__Texto apresentado__:
- - - -

Foi a partir daqui que se acendeu a luz vermelha da alta inflação. Referida como "transitória" no início da guerra, parece que a inflação dos 9% ou mesmo a dois dígitos veio para ficar até ao Natal, pelo menos.

Além da energia, outros custos dispararam. A alimentação, sobretudo os alimentos frescos e os cereais, estão mais caros. Mas a incorporação tecnológica nos produtos e serviços que usamos no nosso dia-a-dia, também.

Faltam batatas mais baratas, como antigamente, mas também faltam chips e semicondutores a preços de saldo vindos da China e de outras partes da Ásia. Ou a tranquilidade de outrora de que os saldos seriam permanentes. Questões geopolíticas à parte, o comércio global está hoje mais complicado, enferrujado...

É aqui que o modelo atual pode dobrar. A esperteza dos smartphones vai custar mais a partir deste ponto. Com recessão e menos empregos, a procura tenderá, inexoravelmente, a estagnar ou mesmo a cair.

- - - -

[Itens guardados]
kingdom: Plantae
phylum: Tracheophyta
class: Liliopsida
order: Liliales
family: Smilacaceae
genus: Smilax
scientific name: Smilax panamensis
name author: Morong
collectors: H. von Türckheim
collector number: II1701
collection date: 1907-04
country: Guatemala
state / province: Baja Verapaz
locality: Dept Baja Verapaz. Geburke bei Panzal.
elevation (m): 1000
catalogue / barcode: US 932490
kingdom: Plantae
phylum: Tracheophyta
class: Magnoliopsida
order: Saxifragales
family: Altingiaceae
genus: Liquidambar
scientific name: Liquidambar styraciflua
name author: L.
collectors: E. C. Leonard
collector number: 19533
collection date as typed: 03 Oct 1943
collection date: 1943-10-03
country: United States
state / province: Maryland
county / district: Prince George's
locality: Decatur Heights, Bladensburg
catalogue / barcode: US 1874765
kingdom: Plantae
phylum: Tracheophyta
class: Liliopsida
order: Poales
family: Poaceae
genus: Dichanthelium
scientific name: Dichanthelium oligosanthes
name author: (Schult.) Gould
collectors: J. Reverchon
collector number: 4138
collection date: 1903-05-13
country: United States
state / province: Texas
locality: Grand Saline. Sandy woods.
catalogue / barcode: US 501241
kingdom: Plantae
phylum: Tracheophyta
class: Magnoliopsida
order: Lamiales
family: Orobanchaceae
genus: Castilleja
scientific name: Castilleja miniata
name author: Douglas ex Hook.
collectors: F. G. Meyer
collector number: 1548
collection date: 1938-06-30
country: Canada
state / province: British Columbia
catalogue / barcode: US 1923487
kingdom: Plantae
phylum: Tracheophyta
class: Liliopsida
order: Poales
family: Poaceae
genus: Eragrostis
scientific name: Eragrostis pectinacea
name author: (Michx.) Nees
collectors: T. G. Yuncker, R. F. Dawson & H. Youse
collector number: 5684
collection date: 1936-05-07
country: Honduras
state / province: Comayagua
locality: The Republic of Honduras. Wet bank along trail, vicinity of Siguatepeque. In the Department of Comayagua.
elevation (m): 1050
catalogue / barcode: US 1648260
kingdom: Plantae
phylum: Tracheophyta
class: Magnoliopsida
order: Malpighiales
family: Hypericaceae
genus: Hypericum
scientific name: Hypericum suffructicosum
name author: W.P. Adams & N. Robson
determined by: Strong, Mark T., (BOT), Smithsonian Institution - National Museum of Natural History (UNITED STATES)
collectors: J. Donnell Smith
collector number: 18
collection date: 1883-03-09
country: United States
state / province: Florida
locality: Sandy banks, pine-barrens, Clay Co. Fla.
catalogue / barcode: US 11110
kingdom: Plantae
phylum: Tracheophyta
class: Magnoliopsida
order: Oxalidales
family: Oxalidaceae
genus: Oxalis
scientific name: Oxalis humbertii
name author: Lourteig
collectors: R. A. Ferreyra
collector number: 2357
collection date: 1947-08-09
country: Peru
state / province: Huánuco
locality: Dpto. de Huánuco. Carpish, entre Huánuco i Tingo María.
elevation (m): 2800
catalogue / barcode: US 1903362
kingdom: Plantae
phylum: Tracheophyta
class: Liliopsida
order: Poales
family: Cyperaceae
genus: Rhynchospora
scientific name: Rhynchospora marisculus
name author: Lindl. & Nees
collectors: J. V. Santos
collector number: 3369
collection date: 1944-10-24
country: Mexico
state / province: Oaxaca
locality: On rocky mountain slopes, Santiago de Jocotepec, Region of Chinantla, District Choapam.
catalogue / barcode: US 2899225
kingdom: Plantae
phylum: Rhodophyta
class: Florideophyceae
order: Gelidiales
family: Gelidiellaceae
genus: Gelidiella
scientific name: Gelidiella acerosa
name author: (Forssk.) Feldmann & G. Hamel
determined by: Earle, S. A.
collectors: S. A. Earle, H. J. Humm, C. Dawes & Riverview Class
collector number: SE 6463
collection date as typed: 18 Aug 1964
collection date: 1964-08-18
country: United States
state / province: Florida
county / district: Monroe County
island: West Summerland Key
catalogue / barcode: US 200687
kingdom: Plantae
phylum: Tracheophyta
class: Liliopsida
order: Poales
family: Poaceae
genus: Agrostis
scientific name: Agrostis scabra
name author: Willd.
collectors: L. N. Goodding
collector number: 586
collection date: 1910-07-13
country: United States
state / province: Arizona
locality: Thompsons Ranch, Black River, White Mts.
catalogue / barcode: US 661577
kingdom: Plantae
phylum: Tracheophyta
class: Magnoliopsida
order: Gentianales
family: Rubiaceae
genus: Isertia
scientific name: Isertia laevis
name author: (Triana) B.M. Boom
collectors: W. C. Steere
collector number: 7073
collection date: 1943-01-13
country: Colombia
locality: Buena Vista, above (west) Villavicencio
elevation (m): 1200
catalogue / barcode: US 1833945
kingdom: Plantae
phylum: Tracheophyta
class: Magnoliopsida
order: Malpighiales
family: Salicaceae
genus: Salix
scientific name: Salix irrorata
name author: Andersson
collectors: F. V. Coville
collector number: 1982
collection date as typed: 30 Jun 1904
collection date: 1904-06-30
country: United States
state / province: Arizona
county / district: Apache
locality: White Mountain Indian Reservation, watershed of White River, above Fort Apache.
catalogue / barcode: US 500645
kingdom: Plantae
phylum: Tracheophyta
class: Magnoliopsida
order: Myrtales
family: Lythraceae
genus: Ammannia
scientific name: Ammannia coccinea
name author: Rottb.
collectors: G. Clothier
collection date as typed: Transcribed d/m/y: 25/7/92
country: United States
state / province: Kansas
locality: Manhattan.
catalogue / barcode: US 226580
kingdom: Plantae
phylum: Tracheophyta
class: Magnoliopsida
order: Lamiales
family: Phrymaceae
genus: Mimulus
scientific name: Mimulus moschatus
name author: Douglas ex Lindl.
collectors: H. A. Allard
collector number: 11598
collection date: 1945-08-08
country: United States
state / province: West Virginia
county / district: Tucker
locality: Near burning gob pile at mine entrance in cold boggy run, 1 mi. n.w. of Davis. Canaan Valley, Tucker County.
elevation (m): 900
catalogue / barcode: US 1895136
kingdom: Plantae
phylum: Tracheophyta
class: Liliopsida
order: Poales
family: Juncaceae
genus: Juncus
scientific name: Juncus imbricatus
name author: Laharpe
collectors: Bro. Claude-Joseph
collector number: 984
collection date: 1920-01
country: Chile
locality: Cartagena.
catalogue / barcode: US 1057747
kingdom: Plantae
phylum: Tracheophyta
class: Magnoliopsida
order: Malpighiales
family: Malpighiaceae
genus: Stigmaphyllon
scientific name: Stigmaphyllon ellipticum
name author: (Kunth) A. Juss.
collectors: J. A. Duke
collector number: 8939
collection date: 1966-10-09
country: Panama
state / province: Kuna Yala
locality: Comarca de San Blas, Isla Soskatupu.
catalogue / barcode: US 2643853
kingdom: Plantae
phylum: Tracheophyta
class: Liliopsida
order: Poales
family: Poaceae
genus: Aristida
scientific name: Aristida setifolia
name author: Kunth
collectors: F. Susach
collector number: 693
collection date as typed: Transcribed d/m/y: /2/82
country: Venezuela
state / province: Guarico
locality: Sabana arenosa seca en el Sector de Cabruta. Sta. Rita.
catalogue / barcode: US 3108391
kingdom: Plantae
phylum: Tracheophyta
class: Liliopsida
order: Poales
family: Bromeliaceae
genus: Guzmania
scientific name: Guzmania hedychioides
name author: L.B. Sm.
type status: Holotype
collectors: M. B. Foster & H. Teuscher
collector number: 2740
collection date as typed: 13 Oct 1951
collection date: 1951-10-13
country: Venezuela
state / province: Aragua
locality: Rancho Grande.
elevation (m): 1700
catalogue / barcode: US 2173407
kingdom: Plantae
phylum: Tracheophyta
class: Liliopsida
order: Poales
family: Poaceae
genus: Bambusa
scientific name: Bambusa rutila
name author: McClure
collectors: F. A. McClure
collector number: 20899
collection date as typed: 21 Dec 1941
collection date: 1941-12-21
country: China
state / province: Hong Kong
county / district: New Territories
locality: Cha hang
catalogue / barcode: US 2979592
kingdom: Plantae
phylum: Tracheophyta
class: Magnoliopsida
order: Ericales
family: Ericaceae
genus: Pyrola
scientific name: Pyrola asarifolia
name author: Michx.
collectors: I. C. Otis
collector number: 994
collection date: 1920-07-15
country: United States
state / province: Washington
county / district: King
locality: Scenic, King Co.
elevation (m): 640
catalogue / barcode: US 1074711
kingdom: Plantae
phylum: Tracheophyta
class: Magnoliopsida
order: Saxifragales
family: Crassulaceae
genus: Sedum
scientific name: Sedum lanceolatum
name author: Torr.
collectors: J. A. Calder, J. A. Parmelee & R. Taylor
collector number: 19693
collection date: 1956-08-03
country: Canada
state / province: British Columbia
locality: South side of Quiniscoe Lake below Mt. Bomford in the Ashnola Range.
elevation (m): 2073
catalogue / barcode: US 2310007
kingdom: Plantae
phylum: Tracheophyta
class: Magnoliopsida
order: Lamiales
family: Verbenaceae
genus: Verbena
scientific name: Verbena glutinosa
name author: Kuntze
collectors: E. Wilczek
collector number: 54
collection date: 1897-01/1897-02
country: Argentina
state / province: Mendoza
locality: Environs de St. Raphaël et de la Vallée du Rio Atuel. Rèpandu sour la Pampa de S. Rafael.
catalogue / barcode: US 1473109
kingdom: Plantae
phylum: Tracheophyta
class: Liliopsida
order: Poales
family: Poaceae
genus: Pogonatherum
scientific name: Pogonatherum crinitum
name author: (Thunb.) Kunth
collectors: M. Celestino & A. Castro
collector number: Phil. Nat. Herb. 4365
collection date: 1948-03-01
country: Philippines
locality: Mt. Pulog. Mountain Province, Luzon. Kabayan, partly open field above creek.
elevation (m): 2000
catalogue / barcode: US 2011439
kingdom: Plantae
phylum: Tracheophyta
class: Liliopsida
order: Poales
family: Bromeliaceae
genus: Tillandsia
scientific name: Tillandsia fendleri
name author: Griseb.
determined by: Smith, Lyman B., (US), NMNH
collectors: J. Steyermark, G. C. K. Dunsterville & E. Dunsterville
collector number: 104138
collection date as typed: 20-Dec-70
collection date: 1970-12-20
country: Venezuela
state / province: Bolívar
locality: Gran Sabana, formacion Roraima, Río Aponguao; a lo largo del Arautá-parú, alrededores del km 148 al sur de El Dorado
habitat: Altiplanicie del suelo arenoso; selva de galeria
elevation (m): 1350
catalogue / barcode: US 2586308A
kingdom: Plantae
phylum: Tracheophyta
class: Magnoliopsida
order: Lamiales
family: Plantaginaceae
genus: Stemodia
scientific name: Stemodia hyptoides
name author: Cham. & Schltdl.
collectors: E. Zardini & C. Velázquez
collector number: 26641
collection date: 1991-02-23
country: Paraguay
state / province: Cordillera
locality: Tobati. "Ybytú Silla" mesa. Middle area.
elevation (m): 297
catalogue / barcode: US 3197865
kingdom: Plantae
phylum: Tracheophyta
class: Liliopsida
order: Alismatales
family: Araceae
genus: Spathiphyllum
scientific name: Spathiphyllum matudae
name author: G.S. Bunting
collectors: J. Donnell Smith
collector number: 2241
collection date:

- - - -

__Ordem de trabalho 1__:
Diga se cada afirmação abaixo está de acordo com o texto sobre a inflação. Responda sim ou não e cite literalmente as palavras do texto que o decidem.
(a) No início da guerra, a inflação foi referida como transitória.
(b) Os alimentos frescos estão mais baratos.
(c) O comércio global está hoje mais simples.
__Ordem de trabalho 2__:
Responda a estas perguntas com base no texto sobre a inflação.
(a) Até quando parece que a inflação veio para ficar?
(b) De onde vinham os chips e semicondutores a preços de saldo?
(c) O que vai custar mais a partir deste ponto?
__Ordem de trabalho 3__: Enumere tudo aquilo que, segundo o texto sobre a inflação, falta hoje.

__Resposta à tarefa 1__:
(a) Sim: «Referida como "transitória" no início da guerra»
(b) Não: «A alimentação, sobretudo os alimentos frescos e os cereais, estão mais caros.»
(c) Não: «o comércio global está hoje mais complicado, enferrujado...»

__Resposta à tarefa 2__:
(a) Até ao Natal, pelo menos.
(b) Da China e de outras partes da Ásia.
(c) A esperteza dos smartphones.

__Resposta à tarefa 3__:
- Batatas mais baratas, como antigamente
- Chips e semicondutores a preços de saldo vindos da China e de outras partes da Ásia
- A tranquilidade de outrora de que os saldos seriam permanentes